Reinforcement Learning Hub

Roadmaps, systems, and core questions for RL research. This space is dedicated to the agents, reward models, and circuit-level effects of RL training.

Future resources and roadmap for RL

  • Redo Sutton and Barto
  • Spinning Up in Deep RL — OpenAI
  • Deep RL course by Hugging Face
  • DQN (Mnih et al. 2015), A3C (Mnih et al. 2016), PPO (Schulman et al. 2017), SAC (Haarnoja et al. 2018), TRPO (Schulman et al. 2015)
  • InstructGPT (Ouyang et al. 2022), Constitutional AI (Revisited), GRPO (DeepSeek 2024, replaces PPO in R1), DeepSeek R1 (2025), Let Me Think (various 2024-25)
  • Reinforcement Learning: Theory and Algorithms by Kakade
  • Direct Preference Optimization: Your Language Model is Secretly a Reward Model — Rafailov, Sharma, Mitchell, Ermon, Manning, Finn (Stanford, 2023). Lilian Weng's blog post "Alignment: RLHF and Beyond" covers DPO alongside PPO and RLHF.

Recommended timeline

Phase 1 (1-2 months):

  • Spinning Up implementation of PPO from scratch
  • Train on simple gym environment (CartPole → LunarLander)
  • Understand the code deeply, not just run it

Phase 2 (2-3 months):

  • Read GRPO paper
  • Implement GRPO on a small LLM (Qwen 1.5B or Gemma 2B)
  • Compare with your CAI experiments — same model, different training signal
  • Post on Scorpion Labs

Phase 3 (August onwards, combines with Evo2):

  • Process reward models on reasoning tasks
  • RL applied to genomic sequence models
  • Mechanistic interpretability of RL-trained models (how does the policy circuit differ from SL circuit?)

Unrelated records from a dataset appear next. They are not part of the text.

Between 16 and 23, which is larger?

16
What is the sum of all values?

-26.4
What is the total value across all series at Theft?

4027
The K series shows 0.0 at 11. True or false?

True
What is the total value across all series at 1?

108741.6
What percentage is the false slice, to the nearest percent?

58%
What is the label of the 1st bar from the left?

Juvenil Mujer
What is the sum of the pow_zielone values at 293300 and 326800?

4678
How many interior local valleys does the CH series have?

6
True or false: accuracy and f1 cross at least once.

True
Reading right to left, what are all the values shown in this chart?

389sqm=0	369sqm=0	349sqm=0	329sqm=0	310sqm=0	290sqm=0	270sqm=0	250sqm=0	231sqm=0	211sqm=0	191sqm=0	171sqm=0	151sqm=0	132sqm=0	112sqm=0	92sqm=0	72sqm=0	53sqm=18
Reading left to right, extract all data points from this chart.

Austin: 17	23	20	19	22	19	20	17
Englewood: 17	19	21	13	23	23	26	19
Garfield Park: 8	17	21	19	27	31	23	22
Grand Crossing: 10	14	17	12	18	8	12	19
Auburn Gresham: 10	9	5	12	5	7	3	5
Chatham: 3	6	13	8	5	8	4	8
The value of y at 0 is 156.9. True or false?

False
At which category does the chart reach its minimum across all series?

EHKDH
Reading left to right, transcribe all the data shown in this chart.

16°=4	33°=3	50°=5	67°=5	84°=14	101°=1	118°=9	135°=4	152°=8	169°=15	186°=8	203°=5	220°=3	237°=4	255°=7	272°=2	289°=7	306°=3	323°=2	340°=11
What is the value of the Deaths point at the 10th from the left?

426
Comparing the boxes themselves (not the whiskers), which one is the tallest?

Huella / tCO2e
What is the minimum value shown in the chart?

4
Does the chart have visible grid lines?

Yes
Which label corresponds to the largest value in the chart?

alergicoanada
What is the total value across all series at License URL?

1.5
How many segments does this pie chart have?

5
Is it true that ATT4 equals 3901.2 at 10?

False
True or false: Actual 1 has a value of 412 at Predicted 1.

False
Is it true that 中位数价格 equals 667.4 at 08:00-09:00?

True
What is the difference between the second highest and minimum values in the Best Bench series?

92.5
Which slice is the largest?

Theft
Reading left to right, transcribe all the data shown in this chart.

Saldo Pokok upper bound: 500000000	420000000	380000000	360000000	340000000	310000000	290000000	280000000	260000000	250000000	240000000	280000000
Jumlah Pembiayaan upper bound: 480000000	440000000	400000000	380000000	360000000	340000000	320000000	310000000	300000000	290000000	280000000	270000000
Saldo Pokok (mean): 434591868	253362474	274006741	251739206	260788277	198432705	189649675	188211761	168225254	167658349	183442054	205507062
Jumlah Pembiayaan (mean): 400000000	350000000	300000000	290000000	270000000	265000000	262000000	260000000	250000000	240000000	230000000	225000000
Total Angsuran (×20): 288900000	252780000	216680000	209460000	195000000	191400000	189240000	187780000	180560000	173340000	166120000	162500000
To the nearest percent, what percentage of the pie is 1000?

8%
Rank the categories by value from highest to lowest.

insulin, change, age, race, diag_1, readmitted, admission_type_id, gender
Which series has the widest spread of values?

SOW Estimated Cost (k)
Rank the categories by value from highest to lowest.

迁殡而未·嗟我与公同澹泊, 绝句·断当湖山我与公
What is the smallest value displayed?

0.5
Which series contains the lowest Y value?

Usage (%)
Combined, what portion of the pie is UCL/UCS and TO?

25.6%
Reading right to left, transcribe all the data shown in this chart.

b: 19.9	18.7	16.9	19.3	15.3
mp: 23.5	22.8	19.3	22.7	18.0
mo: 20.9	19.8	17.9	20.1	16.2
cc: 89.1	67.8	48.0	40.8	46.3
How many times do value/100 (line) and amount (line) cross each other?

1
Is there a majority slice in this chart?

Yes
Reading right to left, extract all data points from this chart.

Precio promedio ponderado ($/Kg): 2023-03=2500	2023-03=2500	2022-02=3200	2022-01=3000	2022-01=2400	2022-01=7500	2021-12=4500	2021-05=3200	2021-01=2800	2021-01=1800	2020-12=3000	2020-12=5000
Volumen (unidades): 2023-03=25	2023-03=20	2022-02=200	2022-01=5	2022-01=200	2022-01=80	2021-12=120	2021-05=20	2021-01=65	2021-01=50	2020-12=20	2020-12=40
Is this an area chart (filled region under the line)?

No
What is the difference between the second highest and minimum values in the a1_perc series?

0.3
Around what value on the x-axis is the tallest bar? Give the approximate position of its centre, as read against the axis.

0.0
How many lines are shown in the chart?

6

That last question — what does RL training do to the internal circuits a model uses? — is almost completely unstudied. BizzaroWorld found the factual recall circuit in a pretrained model. What happens to that circuit after RLHF? After CAI? That's a paper nobody has written yet and it sits exactly at the intersection of your four pillars.

Non-stationary environments and large state spaces

Self driving cars will be drawn on heavily because they face similar problems and are performing well. What can we learn about top tier systems that use RL to train agents to deal with this?

  1. Mastering Atari, Go, Chess and Shogi by Planning with a Learned Model (MuZero) (Schrittwieser et al., DeepMind, 2019)
  2. Planning in Complex Objective Spaces (Sampled MuZero) (Hubert et al., DeepMind, 2021)
  3. Learning to Drive in a Day (Kendall et al., Wayve, 2018)
  4. Model-Based Imitation Learning for Urban Driving (MILE) (Wayve / Valeo, 2022)
  5. Mastering Diverse Domains through World Models (DreamerV3) (Hafner et al., 2023)
  6. Andrej Karpathy - CVPR 2021 Keynote on Tesla Autopilot
  7. Andrej Karpathy - Tesla AI Day 2021 / 2022
  8. Learning to Drive in a Day
  9. MILE
  10. World Models (Ha and Schmidhuber, 2018)

Waymo: HD maps + classical planning + learned components
Wayve: end-to-end learned world model, minimal priors
Tesla: massive supervised learning on human demonstrations + neural planner

Three different philosophies, all working at different levels. The comparison between them is itself a research paper waiting to be written from a mech interp perspective — what did each system learn, and how does the internal representation differ based on the training approach?